The gastrointestinal parasites present in cats that are reported belong to 2 major groups, namely, protozoans and helminths. The Helminths reported to be found in cats are roundworms (Toxoscaris leonine and Toxocaracati), hookworms (Ancylostoma and Uncinaria), tapeworms (cestodes), whipworms and stomach worms. The Protozoans reported to be found in cats are Isospor, Giardia and Toxoplasma.

Household cats are a possible source of multiple agents for infectious diseases; however, many of these diseases are managed by routine medical treatment, proper vaccine regimens and parasite chemotherapy in cats belonging to responsible owners. To control these illnesses, free-roaming cats also lack the requisite preventive treatment and as a result pose a possible health danger to other household animals, wildlife, and humans.

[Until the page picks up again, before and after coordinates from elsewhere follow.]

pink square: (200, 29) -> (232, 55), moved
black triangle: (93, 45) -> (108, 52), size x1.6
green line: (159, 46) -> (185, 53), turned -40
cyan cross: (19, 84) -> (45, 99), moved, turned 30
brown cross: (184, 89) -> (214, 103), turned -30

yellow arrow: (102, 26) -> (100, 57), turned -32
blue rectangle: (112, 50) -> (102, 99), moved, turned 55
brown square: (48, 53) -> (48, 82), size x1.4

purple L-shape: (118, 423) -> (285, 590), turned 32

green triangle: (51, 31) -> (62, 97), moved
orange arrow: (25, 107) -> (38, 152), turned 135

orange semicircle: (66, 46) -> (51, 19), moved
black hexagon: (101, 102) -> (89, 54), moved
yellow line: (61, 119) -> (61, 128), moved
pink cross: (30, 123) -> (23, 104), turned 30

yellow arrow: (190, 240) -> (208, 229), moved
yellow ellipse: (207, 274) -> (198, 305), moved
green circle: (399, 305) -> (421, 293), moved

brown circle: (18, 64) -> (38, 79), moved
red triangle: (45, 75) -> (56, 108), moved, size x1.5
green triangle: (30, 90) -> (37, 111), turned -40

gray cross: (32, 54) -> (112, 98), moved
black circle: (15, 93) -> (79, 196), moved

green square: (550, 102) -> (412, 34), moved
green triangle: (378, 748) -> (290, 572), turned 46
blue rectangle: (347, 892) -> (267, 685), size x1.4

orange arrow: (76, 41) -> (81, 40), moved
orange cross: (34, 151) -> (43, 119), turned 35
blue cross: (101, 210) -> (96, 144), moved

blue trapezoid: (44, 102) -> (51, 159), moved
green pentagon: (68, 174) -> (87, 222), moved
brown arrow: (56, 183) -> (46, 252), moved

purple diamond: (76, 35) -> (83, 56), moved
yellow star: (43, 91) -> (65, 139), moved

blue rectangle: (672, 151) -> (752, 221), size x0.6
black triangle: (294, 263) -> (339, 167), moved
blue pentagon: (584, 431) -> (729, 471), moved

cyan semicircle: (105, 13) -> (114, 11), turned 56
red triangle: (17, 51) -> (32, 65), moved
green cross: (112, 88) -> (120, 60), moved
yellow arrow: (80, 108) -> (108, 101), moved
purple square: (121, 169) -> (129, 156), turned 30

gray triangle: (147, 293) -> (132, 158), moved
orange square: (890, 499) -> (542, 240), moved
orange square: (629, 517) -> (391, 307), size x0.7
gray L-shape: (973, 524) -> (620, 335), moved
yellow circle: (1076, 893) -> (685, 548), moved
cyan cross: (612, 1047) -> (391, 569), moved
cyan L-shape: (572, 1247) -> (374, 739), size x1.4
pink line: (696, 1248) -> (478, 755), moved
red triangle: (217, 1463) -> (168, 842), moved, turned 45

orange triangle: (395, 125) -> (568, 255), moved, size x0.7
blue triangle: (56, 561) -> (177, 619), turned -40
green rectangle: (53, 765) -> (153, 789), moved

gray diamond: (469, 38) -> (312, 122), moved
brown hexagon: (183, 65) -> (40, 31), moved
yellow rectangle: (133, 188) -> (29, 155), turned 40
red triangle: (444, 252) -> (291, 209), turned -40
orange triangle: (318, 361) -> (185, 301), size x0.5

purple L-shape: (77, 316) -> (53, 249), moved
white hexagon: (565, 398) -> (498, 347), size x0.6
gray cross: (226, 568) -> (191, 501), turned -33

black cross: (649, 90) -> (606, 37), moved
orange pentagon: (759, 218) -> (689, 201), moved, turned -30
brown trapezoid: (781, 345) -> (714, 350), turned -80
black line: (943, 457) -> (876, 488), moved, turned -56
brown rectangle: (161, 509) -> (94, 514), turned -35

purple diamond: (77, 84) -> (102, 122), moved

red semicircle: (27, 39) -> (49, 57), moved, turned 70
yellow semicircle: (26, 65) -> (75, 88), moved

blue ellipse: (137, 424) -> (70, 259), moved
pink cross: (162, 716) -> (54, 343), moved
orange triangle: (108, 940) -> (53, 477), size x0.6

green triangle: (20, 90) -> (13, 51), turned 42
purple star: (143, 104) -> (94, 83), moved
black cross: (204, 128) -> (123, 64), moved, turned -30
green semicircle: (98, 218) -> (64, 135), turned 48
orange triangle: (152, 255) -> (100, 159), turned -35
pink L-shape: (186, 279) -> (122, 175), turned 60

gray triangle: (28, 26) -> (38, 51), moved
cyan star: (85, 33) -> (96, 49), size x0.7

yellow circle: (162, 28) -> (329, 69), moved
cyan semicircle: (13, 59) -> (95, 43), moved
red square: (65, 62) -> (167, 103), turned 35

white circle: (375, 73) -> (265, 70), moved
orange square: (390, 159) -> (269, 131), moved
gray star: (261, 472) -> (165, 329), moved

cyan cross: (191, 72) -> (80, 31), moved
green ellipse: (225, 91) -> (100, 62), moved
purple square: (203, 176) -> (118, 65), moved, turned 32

Two major classes of endoparasites are split into protozoa and helminths (worms). Protozoa are single-celled parasites containing multiple species that cause serious diseases, such as toxoplasmosis, leishmaniasis, isosporiasis, giardiasis and babesiosis in cats and dogs. The intestines are home to roundworms, hookworm (A. caninum) and whipworm (T. vulpis). Others are extra-intestinal and live in the cardiorespiratory system, such as D. itis, A. abstrusus and A. vasorum. In dogs and cats, the two most common worm species are roundworm and tapeworm. Few parasites are widely considered to be present, such as the Toxocara type, which can infect dogs and cats in the UK. While there is no rise in the pervasiveness/prevalence of Toxocara, the genus still poses a high zoonotic risk.
Cats can be easily infested in blood, intestinal as well as extra-intestinal parasites due to their scavenging or hunting nature, as at times the prey or the body they feed on can be infested with protozoal or parasitic infection or infestation which may transfer to the cat through oral route or vectors like ticks, mosquitos, etc.

Some protozoan and helminth parasites are easily transmitted to humans due to close contact with a pet cat, therefore is a dire need to adopt care in cat handling. Available literature showed that 25.8% of human beings were infected with T. gondii in Pakistan. The prevalence was 20.64% in males and 26.82% in the female. This is associated with risk in women.